The FBI was so overwhelmed with sightings of flying saucers in the 1940s that agents routinely destroyed reports because of lack of filing space, according to documents released by the organisation.
The policy is outlined in a memo sent on 16 August 1949 to J Edgar Hoover, the director of the bureau, along with documents on UFOs compiled by agents after statements from witnesses.
The note, sent by an unnamed FBI agent in San Antonio, Texas, states that the office destroyed UFO reports on the grounds that they arrived "in great numbers" and contained "nothing of FBI interest".
"It is pointed out that the filing of these would result in the rapid accumulation of very bulky files," the memo continues.
The documents are among a batch of papers related to UFO sightings that has been made available through The Vault, the FBI's online records database.
In one intriguing note, sent on 22 March 1950, special agent Guy Hottel, head of the FBI's Washington field office, wrote to Hoover with information on three "so-called flying saucers" that a witness claimed had crash-landed in New Mexico.
According to the memo, an air force investigator stated that three flying saucers had been recovered in the area, along with the bodies of the alien crews. The memo goes on to add: "Each one was occupied by three bodies of human shape but only three feet tall, dressed in metallic cloth of a very fine texture.

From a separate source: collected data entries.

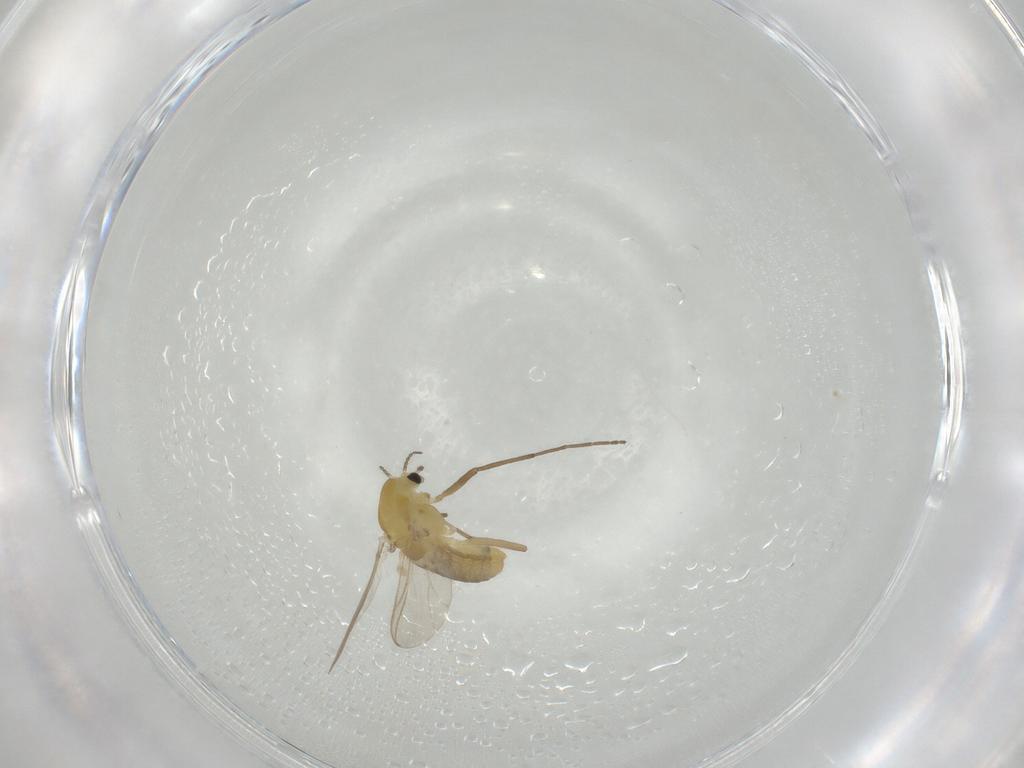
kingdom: Animalia
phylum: Arthropoda
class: Insecta
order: Diptera
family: Chironomidae
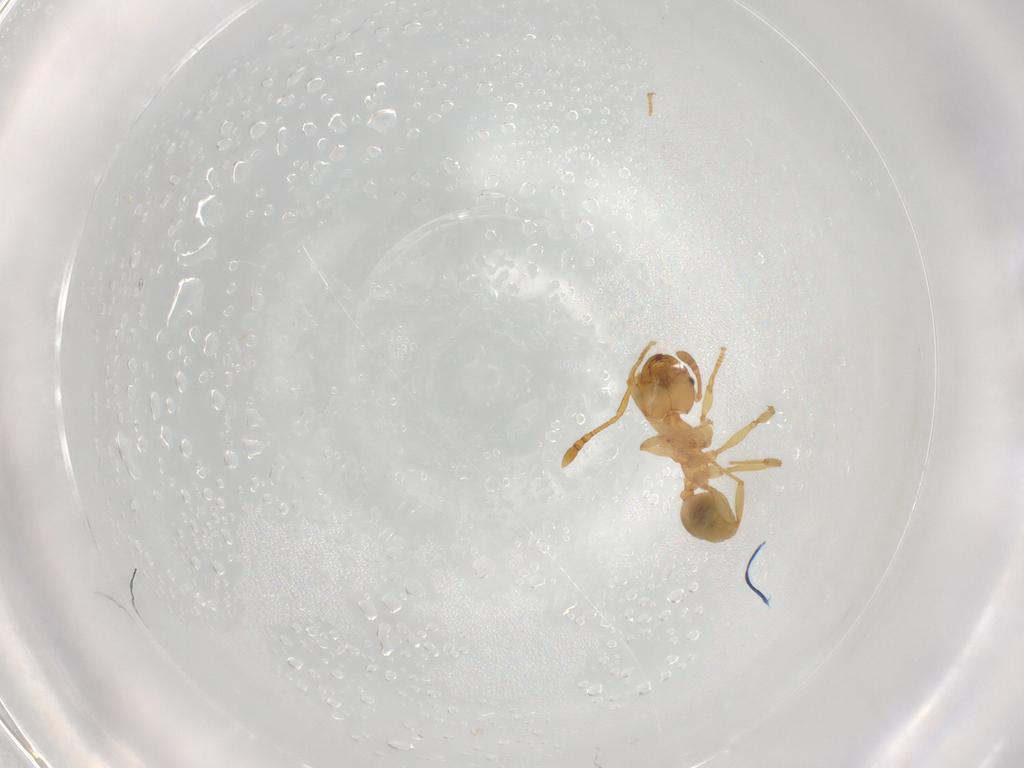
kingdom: Animalia
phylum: Arthropoda
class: Insecta
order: Hymenoptera
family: Formicidae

Each body was bandaged in a manner similar to the blackout suits used by speed flyers and test pilots."According to the witness, the saucers were brought down by a "high-powered government radar" in the area that interfered with the spaceships' controls. "No further evaluation was attempted," the memo concludes.
In 1947, an object that may have been a weather balloon crash-landed near Roswell, New Mexico, sparking an ongoing conspiracy that US officials captured an alien spacecraft.

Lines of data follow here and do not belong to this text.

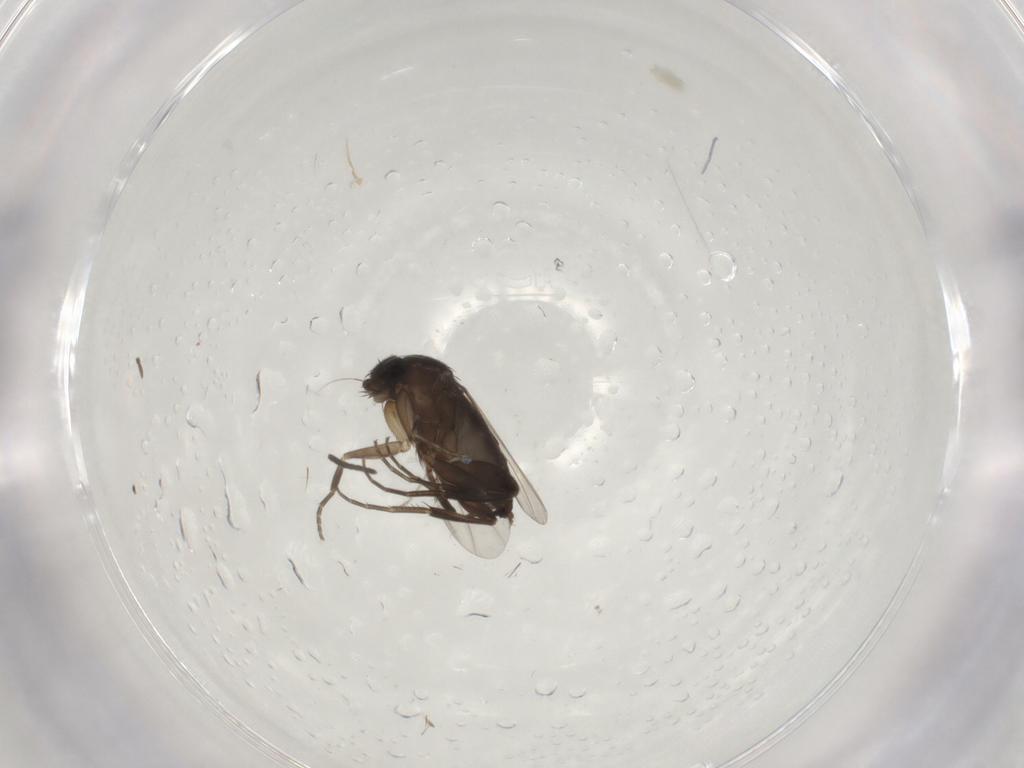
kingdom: Animalia
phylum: Arthropoda
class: Insecta
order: Diptera
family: Phoridae
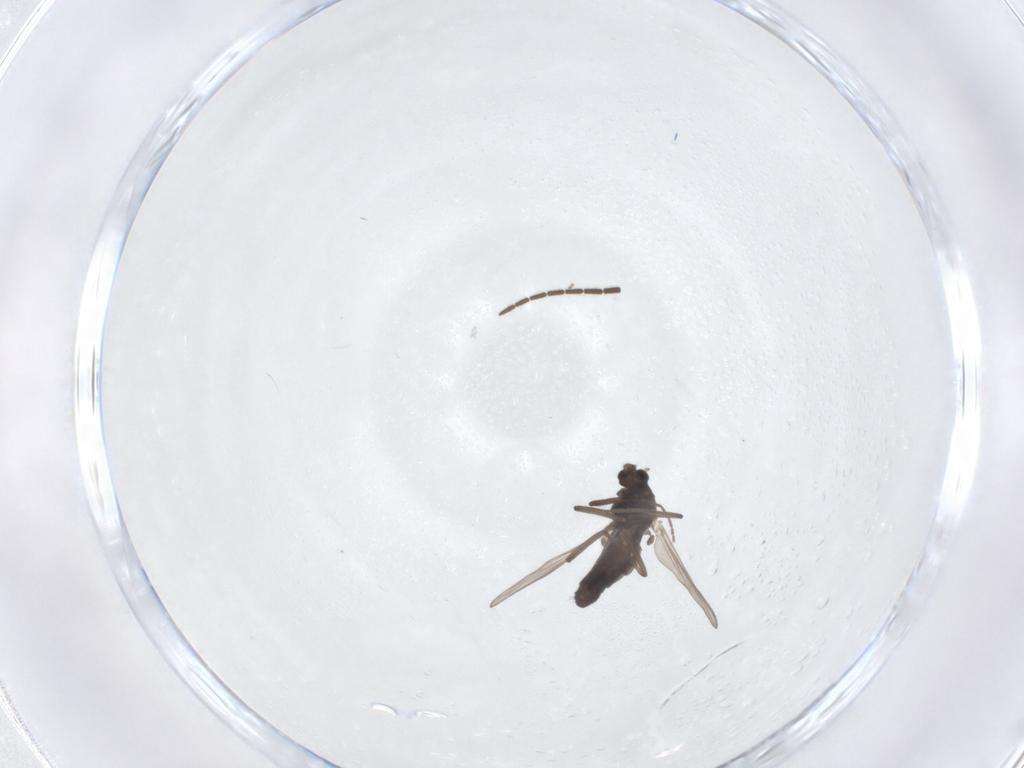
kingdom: Animalia
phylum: Arthropoda
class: Insecta
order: Diptera
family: Chironomidae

In a separate incident, Hoover received an urgent teletype message from FBI agents in Salt Lake City, Utah, describing what appeared to be an explosion in the sky that was followed by "the falling of a silver-coloured object."
The sighting, recorded on 5 April 1949 by a guard at the army general supply depot in Ogden, Utah, was reported independently by a military officer and also a highway patrolman, who claimed to see a silver object explodeas it approached mountains at Sardine Canyon.
Later in the message, an assessment by the US air force office of special investigations linked the sightings to two B-29s that were practising extremely high-altitude bombing runs in the Utah desert.